With Nigeria's presidential elections looming, candidates seeking to take over from President Muhammadu Buhari have been making claims about key issues.
We have looked at statements by Bola Ahmed Tinubu from the ruling All Progressive Congress (APC), as well as by opposition politicians Atiku Abubakar from the Peoples Democratic Party's (PDP) and the Labour Party's Peter Obi.
Peter Obi: 'While the poverty rate in India is about 16%, that of Nigeria is about 63%... classified as multi-dimensionally poor'
Mr Obi has taken data from two different sources when making this claim.
The figure for India (16.4%) is taken from the Global Multidimensional Poverty Index, released in 2022 with the backing of the UN and the Oxford Poverty and Human Development Initiative (OPHI).

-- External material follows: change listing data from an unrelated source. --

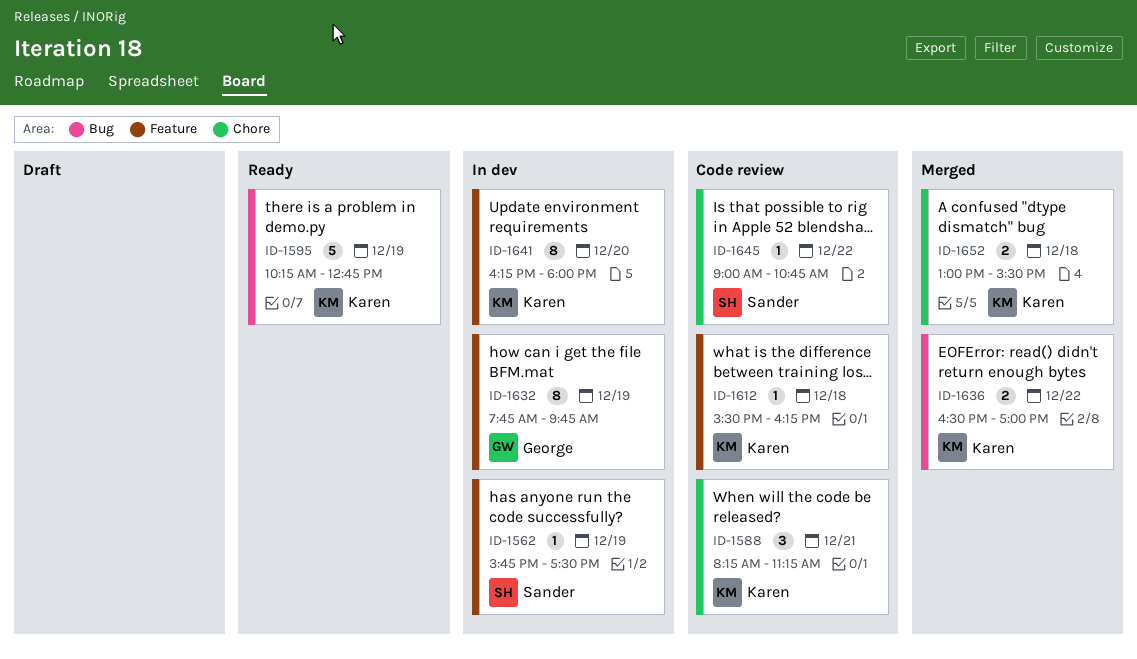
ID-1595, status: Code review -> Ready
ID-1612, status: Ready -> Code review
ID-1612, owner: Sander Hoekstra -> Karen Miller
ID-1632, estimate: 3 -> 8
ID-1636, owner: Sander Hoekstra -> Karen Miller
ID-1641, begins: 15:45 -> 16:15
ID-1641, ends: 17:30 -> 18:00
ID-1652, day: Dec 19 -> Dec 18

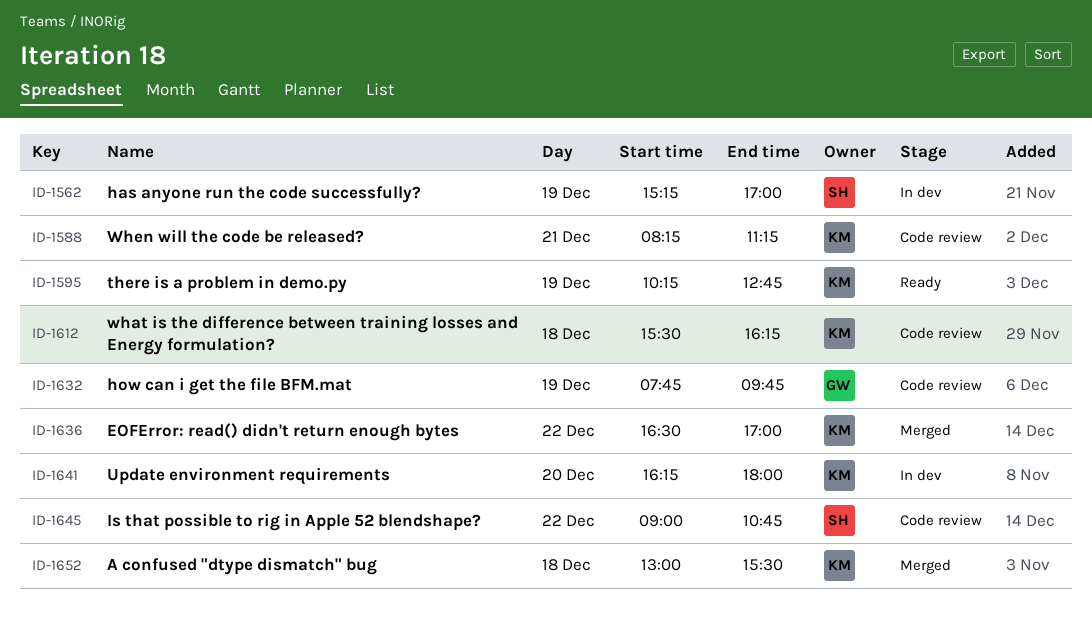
ID-1562, begins: 15:45 -> 15:15
ID-1562, ends: 17:30 -> 17:00
ID-1632, status: In dev -> Code review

It assesses poverty in more than 100 developing countries, looking at 10 indicators covering health, education and living standards.
While the figure for India is correct, in this same report the figure given for Nigeria is 46.4% - not the 63% mentioned by Mr Obi.

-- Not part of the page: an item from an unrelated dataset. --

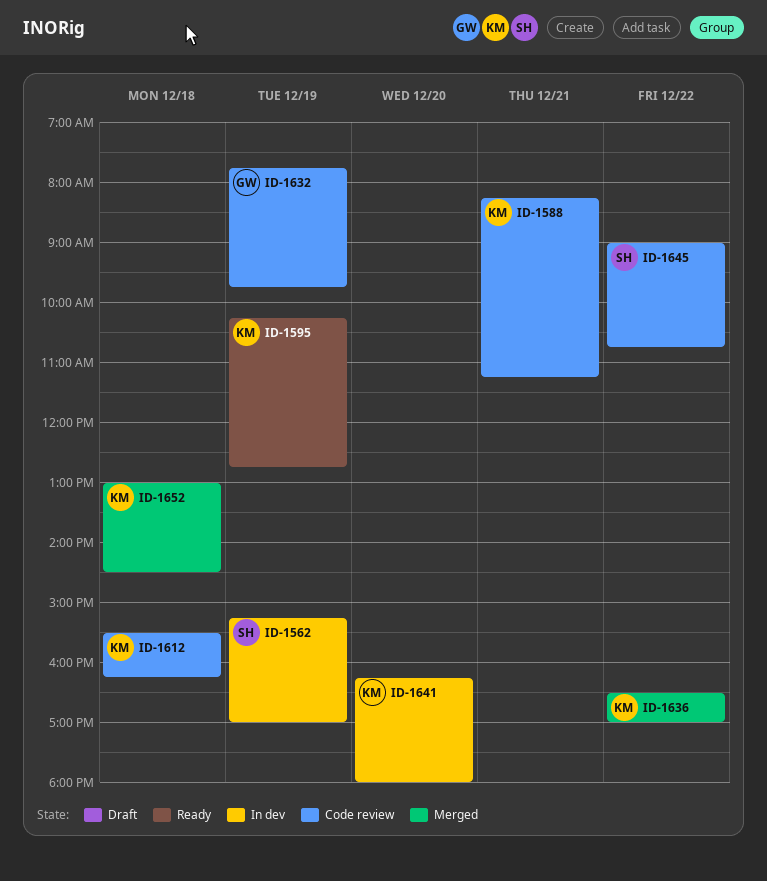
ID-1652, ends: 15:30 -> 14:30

That figure has come from a different study - a national survey known as the Nigeria Multidimensional Poverty Survey (also released last year).
Despite the similar name, it's not equivalent to the global study, and it would be misleading to use information from the two studies side by side, according to Prof Sabina Alkire, head of the Oxford Poverty and Human Development Initiative (OPHI).
A national index is a country-specific poverty measure and in most cases is tailored to each country's own situation and for Nigeria, it has additional indicators not included in the global study, adds Prof Alkire.
And we also need to be aware that the data from the global study is from different years - the figure for Nigeria is from 2018 and that for India from 2019-21.
This raises further questions about whether it's a valid comparison, since the Nigerian data pre-dates the Covid pandemic.
World Bank researchers point out that assessing poverty trends in Nigeria has long been difficult due to changing methods of measurement.
Mr Obi has also claimed Nigeria had "overtaken India as home to the biggest pool of absolute poor in the world".
The World Poverty Clock, which tracks progress made by countries in ending extreme poverty, first showed Nigeria ahead of India in terms of people living in extreme poverty in 2018.
The latest estimates are that Nigeria has 71 million people in extreme poverty (living on less than $1.90 per day) compared with India's 44 million.
Atiku Abubakar: 'In just five years between 2015 and 2020, the number of fully employed people dropped by 54% - from 68 million to 31 million people'
Mr Atiku Abubakar of the opposition PDP, who was vice-president from 1999 to 2007, said this in January.
He is correct about the figure for those categorised as fully employed in 2020, according to official data.
But his figure for 2015 also includes those defined as underemployed - that is working fewer hours than they would like, or doing work not fully utilising their skills.
In 2015, there were 55 million people fully employed according to the government's Unemployment/Underemployment Report, which would mean the correct figure for the fall in employment is 44%.
Bola Tinubu: '[Insecurity has] actually reduced... we [had] flags of foreign jihadists in Nigeria, that is no more'
Insecurity has been a major election issue, in particular the fight against Islamist militant groups such as Boko Haram.
In a recent interview with the BBC, Mr Tinubu, of the ruling All Progressive Congress (APC), sought to defend the record of the current president, Muhammadu Buhari, who is his party leader.
He claimed foreign jihadists had been operating in four states when Mr Buhari took over in 2015 and that this was no longer the case. "That is long gone," he said.
Boko Haram has indeed been weakened and has been pushed out of much of the territory it previously controlled, but other groups have grown stronger during this period, among them the Islamic State West Africa Province (Iswap), which broke away from Boko Haram.
David Malet, from the American University in Washington DC, who has been researching foreign fighters since 2005, says it is difficult to say how many there are in Nigeria, but suggests it is still a problem.
"With Islamic State recruitment, there are certainly more today in neighbouring countries in the region, so it is likely there are more in Nigeria too," he told the BBC.
The government is also experiencing other security-related challenges - among them banditry, kidnappings and conflicts involving pastoralists and farming communities, as well as a separatist insurgency in the south-east.
"Overall, Nigeria remained one of the most violent countries in Africa last year," according to the Armed Conflict Location & Event Data Project (ACLED).